EXCERPT PROVIDED.

Maybe I should begin by explaining why I am the 99%. After all, my husband and I are both viably employed. We can afford extras. We live a comfortable, happy, middle-class existence. We are aware of our good fortune, which is why I spend a great many hours every week volunteering. Helping others is important to us — I don’t judge the man on the street for his decisions because I don’t know his circumstances. The man on the street might just as well be me.
This reality is never far from our thoughts, as we have worked hard to dig ourselves out of debt. Not from too much shopping, or too expensive of a home. We racked up debt because of medical bills. Medical bills that we had no way to gauge before they arrived in the mail. The problem with America’s healthcare industry is that it is an industry. In the doctor’s office, the patient has nearly no power. They take your blood and run away with it before you can ask what they are testing for. Before you even get the test results, you receive a $7000 bill because the insurance company won’t pay for whatever the test was. Phone calls to the insurance company only make matters worse, as you are told that whatever is wrong with you might be grounds for them to drop your coverage. You are powerless against the money-hungry industry that feeds on a fundamental need that we all have for healthcare.
That experience is why I am the 99%. I have experienced what happens to hard working families at the hands of big business. The big business that I was taught to trust the government to regulate on my behalf. A lack of regulation and oversight has created an economy in which even the best among us are nothing more than financial fodder for industry. That’s not the America I was promised in high school civics.

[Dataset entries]
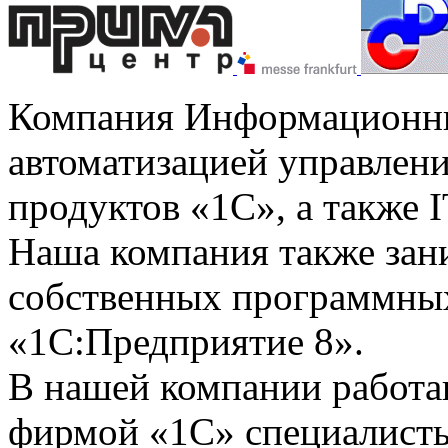
Компания Информационны
автоматизацией управлени
продуктов «1С», а также I
Наша компания также зан
собственных программных
«1С:Предприятие 8».
В нашей компании работ
фирмой «1С» специалисты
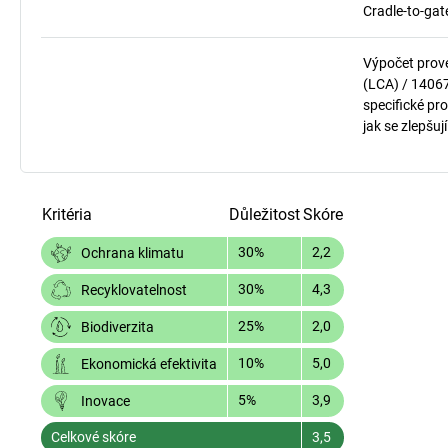
Cradle-to-gat
Výpočet prov
(LCA) / 1406
specifické pro
jak se zlepšuj
Kritéria
Důležitost
Skóre
30%
2,2
Ochrana klimatu
30%
4,3
Recyklovatelnost
25%
2,0
Biodiverzita
10%
5,0
Ekonomická efektivita
5%
3,9
Inovace
Celkové skóre
3,5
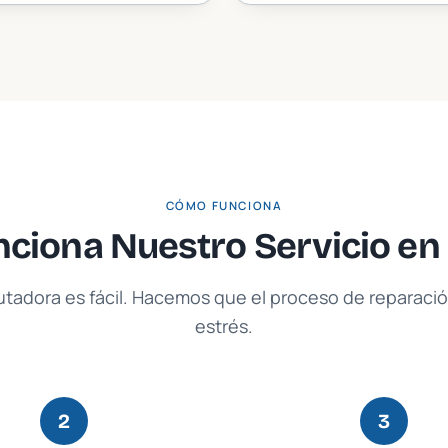
CÓMO FUNCIONA
ciona Nuestro Servicio en
tadora es fácil. Hacemos que el proceso de reparación
estrés.
2
3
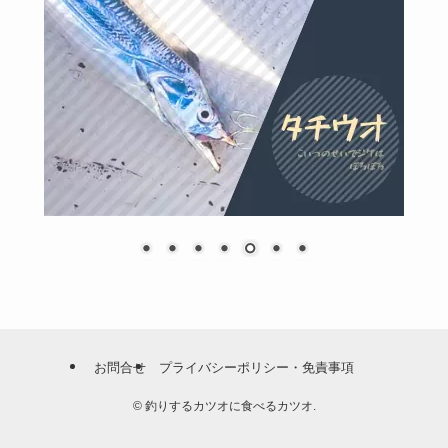
お問合せ
プライバシーポリシー・免責事項
©
釣りするカツオに食べるカツオ.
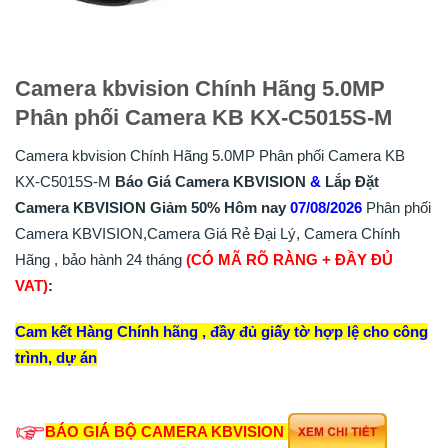
Camera kbvision Chính Hãng 5.0MP
Phân phối Camera KB KX-C5015S-M
Camera kbvision Chính Hãng 5.0MP Phân phối Camera KB
KX-C5015S-M
Báo Giá Camera KBVISION
&
Lắp
Đặt
Camera KBVISION
Giảm 50%
Hôm nay
07/08/2026
Phân phối
Camera KBVISION,Camera Giá Rẻ Đại Lý, Camera Chính
Hãng , bảo hành 24 tháng
(CÓ MÃ RÕ RÀNG + ĐẦY ĐỦ
VAT)
:
Cam kết Hàng Chính hãng , đầy đủ giấy tờ hợp lệ cho công
trình, dự án
BÁO GIÁ BỘ CAMERA KBVISION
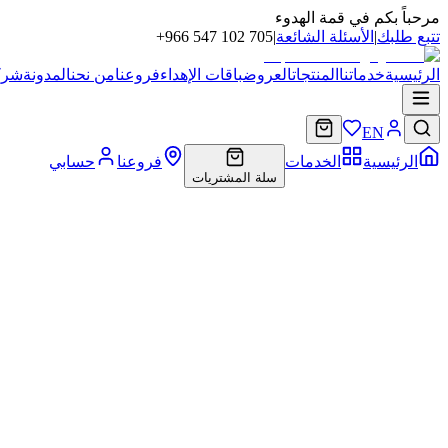
مرحباً بكم في قمة الهدوء
تتبع طلبك
|
الأسئلة الشائعة
|
+966 547 102 705
الرئيسية
خدماتنا
المنتجات
العروض
باقات الإهداء
فروعنا
من نحن
المدونة
شركا
EN
الرئيسية
الخدمات
فروعنا
حسابي
سلة المشتريات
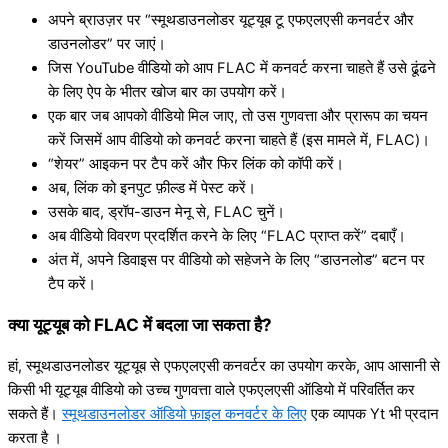
अपने ब्राउज़र पर “स्मूथडाउनलोडर यूट्यूब टू एफएलएसी कनवर्टर और
डाउनलोडर” पर जाएं।
जिस YouTube वीडियो को आप FLAC में कनवर्ट करना चाहते हैं उसे ढूंढने
के लिए ऐप के भीतर खोज बार का उपयोग करें।
एक बार जब आपको वीडियो मिल जाए, तो उस गुणवत्ता और प्रारूप का चयन
करें जिसमें आप वीडियो को कनवर्ट करना चाहते हैं (इस मामले में, FLAC)।
“शेयर” आइकन पर टैप करें और फिर लिंक को कॉपी करें।
अब, लिंक को इनपुट फ़ील्ड में पेस्ट करें।
उसके बाद, ड्रॉप-डाउन मेनू से, FLAC चुनें।
अब वीडियो विवरण प्रदर्शित करने के लिए “FLAC प्राप्त करें” दबाएँ।
अंत में, अपने डिवाइस पर वीडियो को सहेजने के लिए “डाउनलोड” बटन पर
टैप करें।
क्या यूट्यूब को FLAC में बदला जा सकता है?
हां, स्मूथडाउनलोडर यूट्यूब से एफएलएसी कनवर्टर का उपयोग करके, आप आसानी से
किसी भी यूट्यूब वीडियो को उच्च गुणवत्ता वाले एफएलएसी ऑडियो में परिवर्तित कर
सकते हैं।
स्मूथडाउनलोडर ऑडियो फ़ाइल कनवर्टर के लिए
एक व्यापक Yt भी प्रदान
करता है ।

WHAT YOU HAVE TO DO. Can you extend the essay on being the 99% by picking up after its last sentence? You won't need the dataset entries for this.

RESULT FOR THIS EXERCISE.
Instead of taking a much-needed day off, I spent last Sunday at Occupy Louisville/ Occupy Wall Street. I might be disenchanted with our country on the whole, but the experience was a reminder of why I love this city. The congregation was small, only about 30 people on a brilliant Sunday afternoon, though we were told that the weekday crowds have been much larger. We held signs (my own read “I am small business and I am the 99%” and “By the people, not Buy the people”). We made friends with other Occupiers. We convinced some of our friends to join us. We applauded the children, and simultaneously worried that we are forcing our politics on their young minds– minds that we want to grow as freely as possible, in the hopes that when they grow and make decisions for the country, they will make better decisions than we have as a community.
The atmosphere at Occupy Louisville is friendly, perhaps even a bit jovial at times. The park is being kept clean, the food bank and medical area are maintained in a reasonably orderly fashion. They hold two general assemblies each day, and several educational workshops. The workshops range in topic from bicycle safety and maintenance to empowering women in the third world. People are working together in every aspect, and there is a lot of sharing going on– sharing ideas, sharing experiences, sharing food, sharing art supplies, sharing signs to hold up to traffic. Occupy Louisville has permits for two locations now, and it is suspected that Mayor Fischer may have something to do with the second permit coming through. He visited while we were there, with one of his daughters in tow. He was casual and curious, and did not come with paparazzi, but instead wanted a quiet minute to see for himself what it was all about.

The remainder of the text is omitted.